Simulink® from The MathWorks, Inc. of Natick, Mass., is a platform for multi-domain simulation and model-based design of dynamic systems. Simulink® provides an interactive graphical environment and a customizable set of block libraries that enable users to accurately design, simulate, implement, and test control, signal processing, communications, and other time-varying systems. Stateflow® from The MathWorks, Inc. of Natick, Mass., is an interactive design and simulation tool for event-driven systems. Stateflow® provides the language elements required to describe complex logic in a natural, readable, and understandable form. Stateflow® is integrated with Simulink®, providing an efficient environment for designing embedded systems that contain control, supervisory, and mode logic.
Simulink® and Stateflow® are designed to operate on the foundation of MATAB® from The MathWorks, Inc. of Natick, Mass., which provides a technical computing environment. The technical computing environment provides a MATLAB® workspace consisting of the set of variables (named arrays) built up during a MATLAB® session and stored in memory. For example, if users type:
t=0:pi/4:2*pi; and
y=sin(t),
the MATLAB® workspace includes two variables, y and t, each having nine values.
A Simulink® model, defines its variables with various types and values of data. In Simulink®, which operates on the foundation of MATLAB®, the data associated with the variables of a block diagram model is stored in the MATLAB® workspace. Because the MATLAB® workspace is a global workspace that can contain data associated with other Simulink® models loaded in the modeling environment, the relationship between the block diagram model and the MATLAB® workspace is very loose.

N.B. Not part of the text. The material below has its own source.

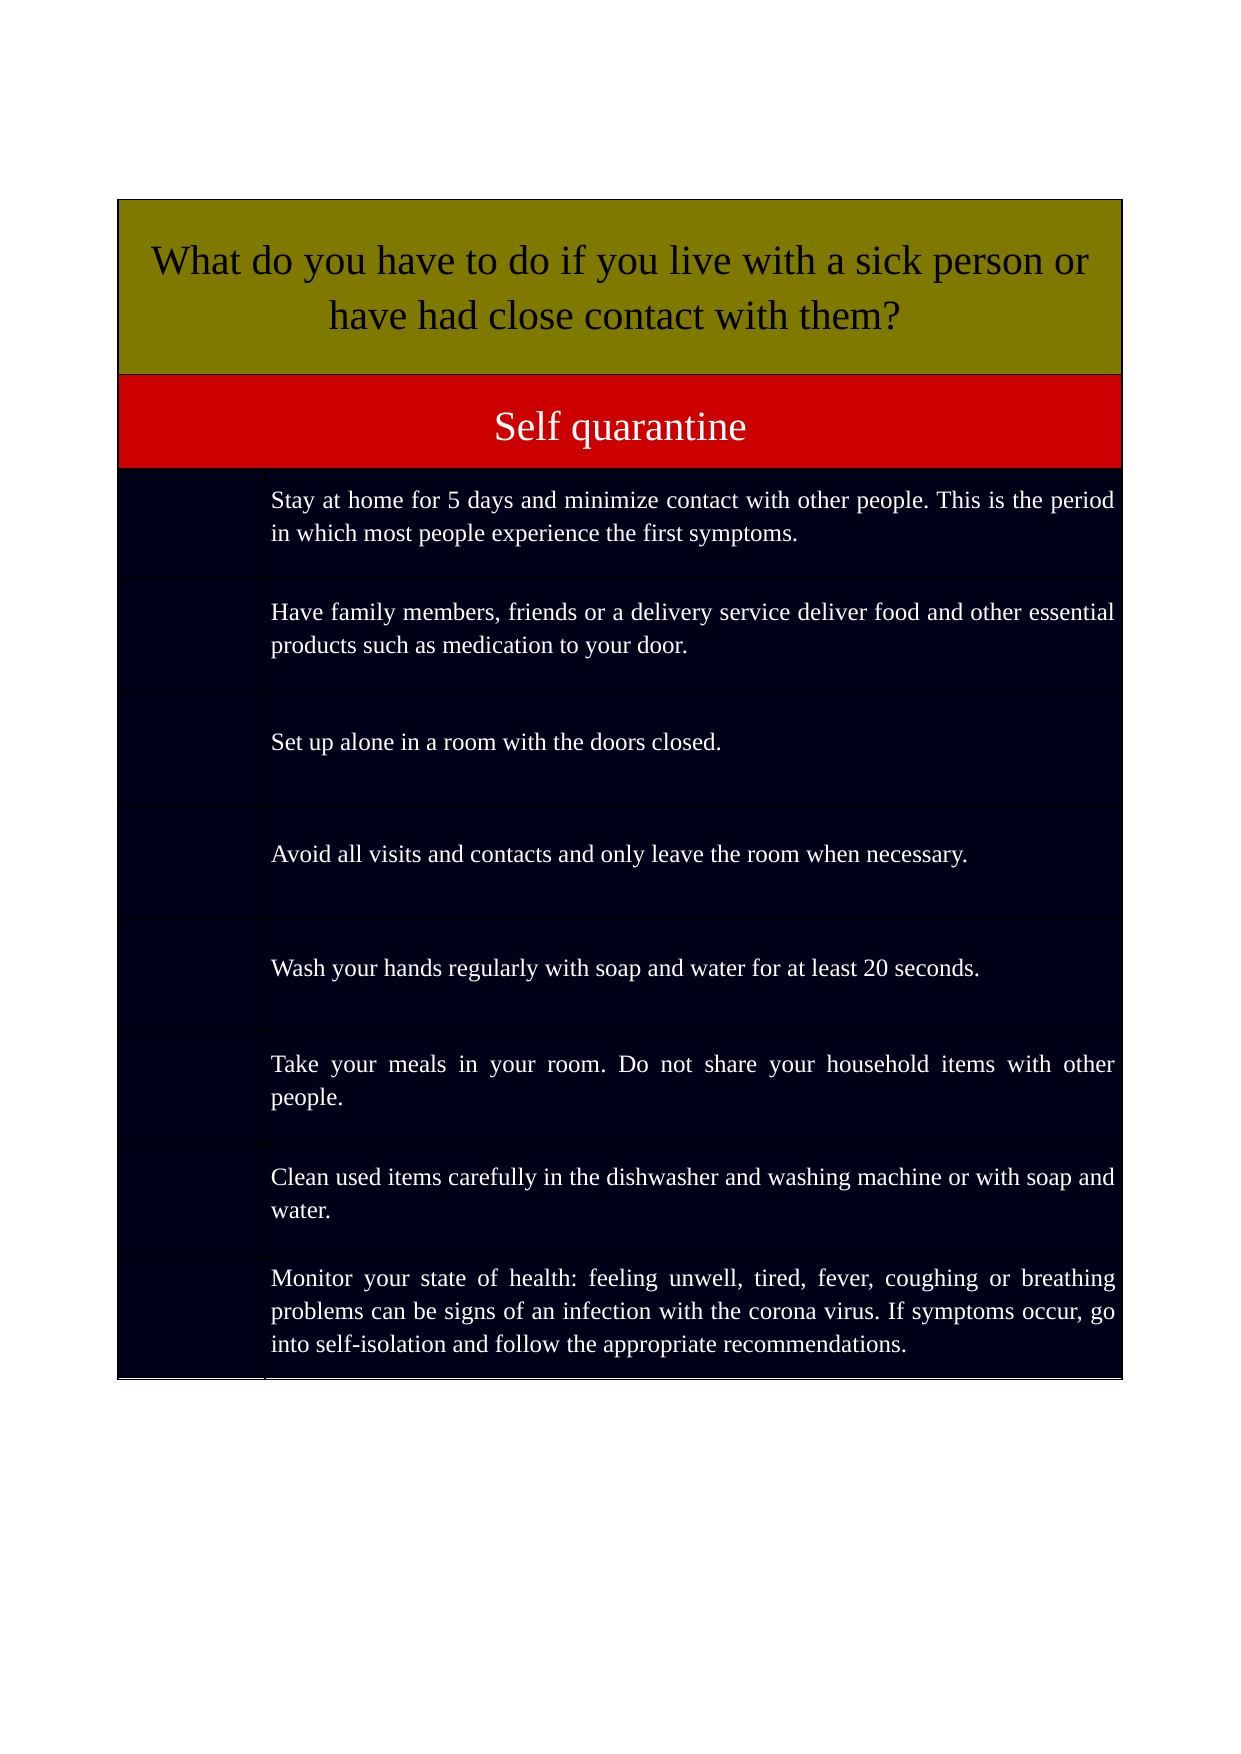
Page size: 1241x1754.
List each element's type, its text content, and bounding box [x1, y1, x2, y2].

In the conventional block diagram modeling environment, the loose relationship between a block diagram model and a global workspace makes it inefficient for the block diagram model to access and manipulate the data contained in the global workspace. Because the global workspace contains data associated with the entire block diagram modeling environment, it takes time to search data associated with a particular block diagram model. Therefore, it is desired to provide a workspace that has a closer relationship with a block diagram model to make it efficient for the block diagram model to access and manipulate the data contained in the workspace. In addition, it is needed that the model workspace enables the user to limit the scope/visibility of data such that certain data is only visible within the model in question and is not visible to other models within the block diagram modeling environment.